#### Task requirements:
1. For each statement about the COPsync filing, say whether it agrees with the text. Answer yes or no and quote the deciding words. (a) The Chapter 11 petition was filed in the Bankruptcy Court for the Eastern District of Louisiana. (b) The Sale Order was entered on September 29, 2017. (c) The copy of the Sale Order filed with the report includes its exhibits.
2. Continue the COPsync filing from the point where it stops.

#### Supplied text:
===

Date of Report (Date of earliest event reported): November 22, 2017

COPSYNC, INC.
(Exact name of registrant specified in charter)
 
Delaware
(State of
Incorporation)
001-37613
(Commission File Number)
98-0513637
(IRS Employer
Identification No.)
 
400 Poydras Street, Suite 2100, New Orleans, LA 70130
(Address of principal executive offices)  (Zip Code)

(972) 865-6192
(Registrant’s telephone number, including area code)
 
                                                                                                      
(Former name or former address, if changed since last report)
 

Check the appropriate box below if the Form 8-K filing is intended to simultaneously satisfy the filing obligation of the registrant under any of the following provisions (see General Instruction A.2. below):
 
Written communications pursuant to Rule 425 under the Securities Act (17 CFR 230.425)
 
Soliciting material pursuant to Rule 14a-12 under the Exchange Act (17 CFR 240.14a-12)
 
Pre-commencement communications pursuant to Rule 14d-2(b) under the Exchange Act (17 CFR 240.14d-2(b))
 
Pre-commencement communications pursuant to Rule 13e-4(c) under the Exchange Act (17 CFR 240.13e-4(c))
 
Indicate by check mark whether the registrant is an emerging growth company as defined in Rule 405 of the Securities Act of 1933 (§230. 405 of this chapter) or Rule 12b-2 of the Securities Exchange Act of 1934 (§240.12b-2 of this chapter).

Emerging growth company          

If an emerging growth company, indicate by check mark if the registrant has elected not to use the extended transition period for complying with any new or revised financial accounting standards provided pursuant to Section 13(a) of the Exchange Act. 




Item 1.01
Entry into a Material Definitive Agreement.
   
Item 2.01
Completion of Acquisition or Disposition of Assets.
 
As previously reported, on September 29, 2017, COPsync, Inc. (the “Company”) filed a voluntary petition for relief under Chapter 11 of Title 11 of the United States Code (the “Bankruptcy Code”) in the United States Bankruptcy Court for the Eastern District of Louisiana.  The Chapter 11 case is captioned In re COPsync, Inc., Case No. 17-12625.

On November 22, 2017, the Bankruptcy Court entered an order (the “Sale Order”) authorizing and approving the sale of the assets of the Company, with certain exceptions, to Kologic Capital, LLC pursuant to Section 363 of the Bankruptcy Code and authorizing the Company to execute an Asset Purchase Agreement governing the terms and conditions of the sale.  A copy of the Sale Order (without exhibits) is filed as Exhibit 99.1 under Item 9.01 of this report, and is incorporated herein by reference.

===

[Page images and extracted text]
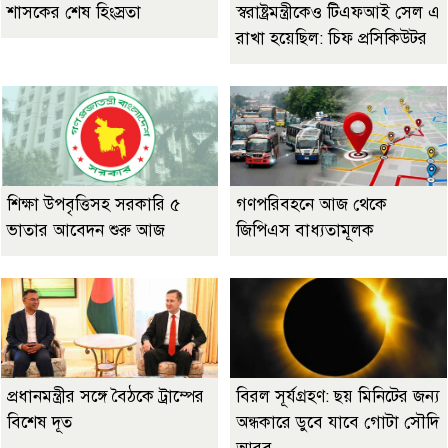
শাসকের শেষ হিংস্রতা
স্বরাষ্ট্রমন্ত্রীকেও টিএফআই সেল এ
রাখা হয়েছিল: চিফ প্রসিকিউটর
শিক্ষা উপবৃত্তিসহ সরকারি ৫
গণপরিবহনে আজ থেকে
ভাতার আবেদন শুরু আজ
জিপিএস বাধ্যতামূলক
প্রধানমন্ত্রীর সঙ্গে বৈঠকে ট্রাম্পের
বিরল সূর্যগ্রহণ: ছয় মিনিটের জন্য
বিশেষ দূত
অন্ধকারে ডুবে যাবে গোটা সৌদি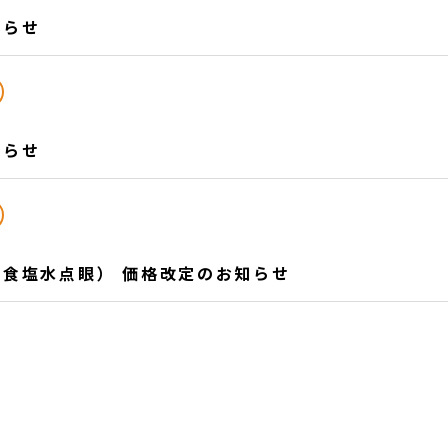
知らせ
知らせ
食塩水点眼） 価格改定のお知らせ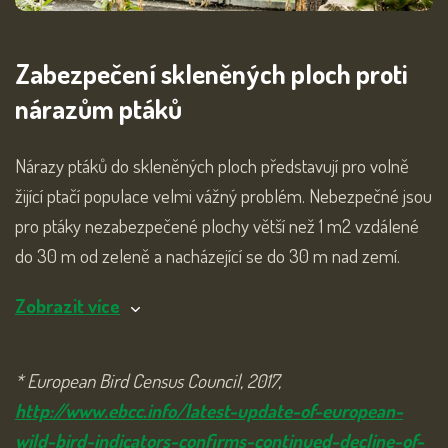
Zabezpečení skleněných ploch proti
nárazům ptáků
Nárazy ptáků do skleněných ploch představují pro volně
žijící ptačí populace velmi vážný problém. Nebezpečné jsou
pro ptáky nezabezpečené plochy větší než 1 m2 vzdálené
do 30 m od zeleně a nacházející se do 30 m nad zemí.
Zobrazit více
* European Bird Census Council, 2017,
http://www.ebcc.info/latest-update-of-european-
wild-bird-indicators-confirms-continued-decline-of-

===

#### Responses to the tasks:
1.
(a) Yes: "in the United States Bankruptcy Court for the Eastern District of Louisiana."
(b) No: "On November 22, 2017, the Bankruptcy Court entered an order (the “Sale Order”)."
(c) No: "A copy of the Sale Order (without exhibits) is filed as Exhibit 99.1."

2.
On November 22, 2017, the Company closed the sale in accordance with the Sale Order and pursuant to the Asset Purchase Agreement.  A copy of the Asset Purchase Agreement, dated as of September 29, 2017, and executed on November 22, 2017, is filed as Exhibit 99.2 under Item 9.01 of this report, and is incorporated herein by reference.  Exhibit C (Seller’s Contracts) to the Asset Purchase Agreement has been sealed by the Bankruptcy Court and is excluded from Exhibit 99.2.

Except for the assets expressly excluded from the sale, as described below, in the transaction the Company sold all of its assets to the purchaser, including but not limited to:
 
·
All cash and cash equivalents, securities, investments, deposits and funds held in escrow, including lease deposits.
·
All of the furniture, fixtures, equipment and other tangible personal property of the Company used in the business and situated in the Company's office locations.
·
All of the Company's right, title and interest in and to the Company's contracts.
·
All of the Company's right, title and interest in and to those patents registered in the name of the Company used in the operation of the business.
·
All of the Company's patents, trademarks and other intellectual property and all accessions, additions, replacements, and substitutions thereto.
·
All of the Company's intangible rights and property of the Company used in the operation of the business and the good-will and going concern of the Company in relation to the business.
·
All books and records of the Company used in the operation of the business.
·
All claims of the Company against third persons, other than tort claims and claims under Chapter 5 of the Bankruptcy Code.
·
All accounts receivable of the Company for services rendered prior to the closing.
·
Capital stock of or owned by the Company.
·
All rights under contracts of the Company.

The excluded assets retained by the Company following the transaction comprise:
 
·
All claims of the Company for refunds of taxes and tax credits and other governmental charges of whatever nature related to any period prior to the closing.
·
Tort and Chapter 5 claims.
·
All bank, brokerage and similar accounts and all lockboxes in the name of the Company.
·
The minute books, stock records and corporate seal of the Company.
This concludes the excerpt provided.